> **Source extract**
- - - - -

He selected what he believed was the right meter function, placed his probes on the first SCR — and the leads burned.

The Breakdown

Here’s what happened electrically.

When the AC breaker was locked out, the charger lost its input power. But the battery was still bolted to the DC output. That means the charger’s DC bus — including the SCR and diode stack — was still energized at battery potential. Depending on the charger topology and the state of charge, some of those semiconductor junctions were still conducting or were sitting at battery voltage with a near-unlimited current source behind them.

Now consider the meter. To test diodes and SCRs properly, you use the diode test function or an ohmmeter. Both work by injecting a small test current through the component and measuring the voltage drop. They are designed for de-energized components only. If the component is still connected to a live source, the meter doesn’t control the current — the source does.

The most likely scenario is one of three things:

Scenario 1 — Current jack error. The red lead was plugged into the A (amps) or mA jack instead of the VΩ jack. The current input terminals on a DMM have nearly zero internal resistance — they’re designed to be inserted in series with a circuit. Place them across a voltage source, and the meter becomes a dead short. At 48 volts with a battery capable of delivering hundreds or thousands of amps of fault current, the leads become fuses.

Scenario 2 — Diode/ohms test on an energized circuit. Even with the leads in the correct jacks, attempting a diode check or resistance measurement on a component that’s still connected to the battery creates an undefined condition. The meter’s small test signal gets overwhelmed by the battery’s voltage and current. The result: unpredictable current flow through the leads.

Scenario 3 — Inadvertent short across battery-backed nodes. The probes may have bridged two points on the charger that were at different potentials relative to the battery, creating a fault path through the meter leads.

In any of these cases, the outcome is the same: the meter leads carried far more current than they were rated for. They burned.

The Root Cause Analysis

Direct Causes

  • Incomplete energy isolation. The electrician locked out the AC input but did not disconnect the 48V battery. The charger remained energized on the DC side. For semiconductor testing — which requires a completely de-energized component — this is not a safe condition. Every charger service manual reviewed for this type of equipment states the same requirement: disconnect AC power and disconnect the battery before testing SCRs or diodes.
  • Incorrect test method. The SCRs and diodes were tested in-circuit with the battery still connected. Proper charger semiconductor testing requires isolating the component from surrounding circuitry — disconnecting gate leads, input conductors, and output connections — before applying an ohmmeter or diode test function. This wasn’t done.

- - - - -

> **Given records**
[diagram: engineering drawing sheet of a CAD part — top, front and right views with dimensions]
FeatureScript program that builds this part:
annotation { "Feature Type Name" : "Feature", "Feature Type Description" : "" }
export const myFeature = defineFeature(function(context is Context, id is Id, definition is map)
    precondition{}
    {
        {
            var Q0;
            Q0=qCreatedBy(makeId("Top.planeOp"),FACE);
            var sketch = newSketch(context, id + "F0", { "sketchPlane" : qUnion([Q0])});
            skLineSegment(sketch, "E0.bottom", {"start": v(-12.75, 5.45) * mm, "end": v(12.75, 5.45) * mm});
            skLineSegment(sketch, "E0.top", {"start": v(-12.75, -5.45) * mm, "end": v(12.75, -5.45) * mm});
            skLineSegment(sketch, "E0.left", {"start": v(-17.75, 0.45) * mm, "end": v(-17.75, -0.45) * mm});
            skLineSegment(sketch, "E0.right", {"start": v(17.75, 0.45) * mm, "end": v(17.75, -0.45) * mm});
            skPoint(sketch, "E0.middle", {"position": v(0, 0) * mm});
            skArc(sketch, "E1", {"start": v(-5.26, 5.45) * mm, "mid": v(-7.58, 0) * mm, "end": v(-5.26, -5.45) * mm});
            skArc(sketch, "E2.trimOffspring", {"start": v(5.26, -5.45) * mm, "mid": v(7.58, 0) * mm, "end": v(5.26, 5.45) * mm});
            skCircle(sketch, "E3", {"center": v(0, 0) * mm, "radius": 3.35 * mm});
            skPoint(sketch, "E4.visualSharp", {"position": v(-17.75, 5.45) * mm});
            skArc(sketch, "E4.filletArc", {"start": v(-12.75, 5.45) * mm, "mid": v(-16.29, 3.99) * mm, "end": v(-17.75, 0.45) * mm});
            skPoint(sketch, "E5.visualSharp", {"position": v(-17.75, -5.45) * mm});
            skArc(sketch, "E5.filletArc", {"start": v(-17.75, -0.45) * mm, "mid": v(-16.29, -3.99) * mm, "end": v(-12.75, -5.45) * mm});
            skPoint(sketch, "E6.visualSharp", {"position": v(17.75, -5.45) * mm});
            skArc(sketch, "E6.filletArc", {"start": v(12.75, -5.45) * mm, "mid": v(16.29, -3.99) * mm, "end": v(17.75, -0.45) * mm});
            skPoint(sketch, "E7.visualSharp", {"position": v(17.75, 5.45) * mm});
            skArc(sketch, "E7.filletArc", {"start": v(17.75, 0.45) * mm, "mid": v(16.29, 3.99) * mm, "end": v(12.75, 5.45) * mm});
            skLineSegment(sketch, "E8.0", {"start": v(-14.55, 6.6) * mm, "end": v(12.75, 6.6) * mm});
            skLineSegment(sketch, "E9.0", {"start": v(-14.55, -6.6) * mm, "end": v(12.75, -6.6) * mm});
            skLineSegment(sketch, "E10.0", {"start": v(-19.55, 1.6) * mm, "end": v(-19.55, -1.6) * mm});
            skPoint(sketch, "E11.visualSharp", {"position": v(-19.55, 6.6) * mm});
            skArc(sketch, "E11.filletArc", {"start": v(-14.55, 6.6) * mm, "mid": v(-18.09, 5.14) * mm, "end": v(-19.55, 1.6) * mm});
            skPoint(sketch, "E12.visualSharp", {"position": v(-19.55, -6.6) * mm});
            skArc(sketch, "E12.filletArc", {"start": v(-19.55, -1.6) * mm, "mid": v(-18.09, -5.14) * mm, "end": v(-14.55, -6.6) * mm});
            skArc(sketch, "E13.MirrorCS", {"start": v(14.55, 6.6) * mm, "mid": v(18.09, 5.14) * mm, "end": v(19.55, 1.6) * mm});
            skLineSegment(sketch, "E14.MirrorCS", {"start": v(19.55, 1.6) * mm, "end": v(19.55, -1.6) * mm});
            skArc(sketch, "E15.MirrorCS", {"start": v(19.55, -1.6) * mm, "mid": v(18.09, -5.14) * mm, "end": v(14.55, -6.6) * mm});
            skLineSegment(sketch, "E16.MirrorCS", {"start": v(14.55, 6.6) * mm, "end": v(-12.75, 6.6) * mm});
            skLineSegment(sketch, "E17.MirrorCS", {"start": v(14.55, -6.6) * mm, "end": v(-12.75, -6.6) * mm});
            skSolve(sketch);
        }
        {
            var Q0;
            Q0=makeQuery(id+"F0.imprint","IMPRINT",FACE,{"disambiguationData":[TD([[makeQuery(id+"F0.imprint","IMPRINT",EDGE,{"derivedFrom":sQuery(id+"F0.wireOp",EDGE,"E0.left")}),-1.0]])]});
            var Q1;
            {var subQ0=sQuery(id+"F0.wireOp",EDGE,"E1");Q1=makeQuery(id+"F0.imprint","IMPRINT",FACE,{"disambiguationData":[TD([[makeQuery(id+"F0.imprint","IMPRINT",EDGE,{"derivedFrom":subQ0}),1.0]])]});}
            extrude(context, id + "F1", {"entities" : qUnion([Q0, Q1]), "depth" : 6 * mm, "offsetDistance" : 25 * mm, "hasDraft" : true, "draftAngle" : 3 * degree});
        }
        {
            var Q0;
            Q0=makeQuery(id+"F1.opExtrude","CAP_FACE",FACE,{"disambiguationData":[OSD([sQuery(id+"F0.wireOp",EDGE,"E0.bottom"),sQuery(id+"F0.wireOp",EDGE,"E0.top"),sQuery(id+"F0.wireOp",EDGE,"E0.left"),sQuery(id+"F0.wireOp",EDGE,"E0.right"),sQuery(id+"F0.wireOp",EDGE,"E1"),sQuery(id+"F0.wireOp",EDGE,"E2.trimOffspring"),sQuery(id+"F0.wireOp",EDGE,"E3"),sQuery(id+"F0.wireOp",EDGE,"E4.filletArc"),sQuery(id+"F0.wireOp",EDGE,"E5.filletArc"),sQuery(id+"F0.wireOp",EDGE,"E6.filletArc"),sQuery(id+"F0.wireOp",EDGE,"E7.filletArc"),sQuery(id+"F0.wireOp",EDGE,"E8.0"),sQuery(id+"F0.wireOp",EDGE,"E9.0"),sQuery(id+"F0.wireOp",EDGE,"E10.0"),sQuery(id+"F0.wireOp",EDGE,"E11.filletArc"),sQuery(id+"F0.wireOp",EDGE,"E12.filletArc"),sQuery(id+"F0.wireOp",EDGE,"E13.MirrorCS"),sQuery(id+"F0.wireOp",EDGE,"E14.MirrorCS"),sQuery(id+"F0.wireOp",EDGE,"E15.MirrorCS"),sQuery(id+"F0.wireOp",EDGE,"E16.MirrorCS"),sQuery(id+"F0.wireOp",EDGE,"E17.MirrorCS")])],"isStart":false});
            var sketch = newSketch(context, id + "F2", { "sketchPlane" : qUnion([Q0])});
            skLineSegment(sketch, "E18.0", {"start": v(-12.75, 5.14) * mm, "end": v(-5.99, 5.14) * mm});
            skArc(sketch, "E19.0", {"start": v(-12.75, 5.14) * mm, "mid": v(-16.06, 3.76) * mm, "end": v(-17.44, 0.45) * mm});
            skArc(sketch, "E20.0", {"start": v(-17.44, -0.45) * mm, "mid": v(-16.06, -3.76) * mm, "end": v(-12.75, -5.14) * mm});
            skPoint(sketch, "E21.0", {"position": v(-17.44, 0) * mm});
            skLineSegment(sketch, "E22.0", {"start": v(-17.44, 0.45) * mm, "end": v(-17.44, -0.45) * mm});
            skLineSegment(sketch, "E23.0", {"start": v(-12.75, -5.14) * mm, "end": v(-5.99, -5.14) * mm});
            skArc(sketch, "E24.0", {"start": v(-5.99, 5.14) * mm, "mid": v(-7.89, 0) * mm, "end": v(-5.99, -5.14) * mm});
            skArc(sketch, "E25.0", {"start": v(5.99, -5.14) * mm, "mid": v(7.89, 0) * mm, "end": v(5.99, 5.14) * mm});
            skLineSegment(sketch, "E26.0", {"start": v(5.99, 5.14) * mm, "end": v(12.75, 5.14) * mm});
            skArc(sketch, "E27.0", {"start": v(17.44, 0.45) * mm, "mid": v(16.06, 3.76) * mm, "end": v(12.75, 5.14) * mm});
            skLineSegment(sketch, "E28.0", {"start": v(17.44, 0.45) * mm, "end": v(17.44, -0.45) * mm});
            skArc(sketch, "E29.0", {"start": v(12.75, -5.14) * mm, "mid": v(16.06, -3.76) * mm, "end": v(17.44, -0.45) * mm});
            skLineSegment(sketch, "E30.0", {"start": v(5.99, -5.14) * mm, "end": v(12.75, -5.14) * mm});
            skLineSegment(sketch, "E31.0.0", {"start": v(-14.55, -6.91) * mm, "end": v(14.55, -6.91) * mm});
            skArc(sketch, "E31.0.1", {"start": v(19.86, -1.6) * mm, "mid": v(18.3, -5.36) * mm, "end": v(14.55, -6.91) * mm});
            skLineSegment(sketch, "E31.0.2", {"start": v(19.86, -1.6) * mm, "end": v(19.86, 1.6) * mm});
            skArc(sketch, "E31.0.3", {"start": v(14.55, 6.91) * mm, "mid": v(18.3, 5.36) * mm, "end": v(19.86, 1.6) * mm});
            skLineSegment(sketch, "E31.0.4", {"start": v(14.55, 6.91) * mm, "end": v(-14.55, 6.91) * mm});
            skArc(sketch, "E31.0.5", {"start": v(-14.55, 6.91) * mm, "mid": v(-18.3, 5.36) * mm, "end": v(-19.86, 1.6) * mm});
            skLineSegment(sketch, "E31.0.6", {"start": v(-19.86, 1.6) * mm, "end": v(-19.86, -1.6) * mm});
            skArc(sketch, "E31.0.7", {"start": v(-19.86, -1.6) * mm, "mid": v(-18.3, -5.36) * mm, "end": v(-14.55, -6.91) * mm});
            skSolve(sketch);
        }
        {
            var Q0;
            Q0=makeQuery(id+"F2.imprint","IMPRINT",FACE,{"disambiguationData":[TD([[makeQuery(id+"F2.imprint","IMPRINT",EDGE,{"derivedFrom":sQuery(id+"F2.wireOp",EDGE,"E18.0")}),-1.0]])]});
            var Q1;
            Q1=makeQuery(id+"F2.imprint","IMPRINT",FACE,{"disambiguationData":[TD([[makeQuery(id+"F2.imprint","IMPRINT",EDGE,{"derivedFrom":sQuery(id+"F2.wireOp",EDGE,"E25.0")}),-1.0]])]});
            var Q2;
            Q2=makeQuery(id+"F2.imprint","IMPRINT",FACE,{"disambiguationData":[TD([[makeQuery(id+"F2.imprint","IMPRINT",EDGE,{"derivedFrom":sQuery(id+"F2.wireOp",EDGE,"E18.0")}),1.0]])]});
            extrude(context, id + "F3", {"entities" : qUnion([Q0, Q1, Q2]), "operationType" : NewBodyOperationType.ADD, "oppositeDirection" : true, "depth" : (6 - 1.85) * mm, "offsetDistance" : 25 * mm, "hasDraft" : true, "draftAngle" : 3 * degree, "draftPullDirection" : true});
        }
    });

- - - - -

> **Task goal**
In the account of the burned meter leads, which power source did the electrician leave connected after locking out the AC input?

> **Complete answer**
The 48V battery on the charger's DC output stayed connected.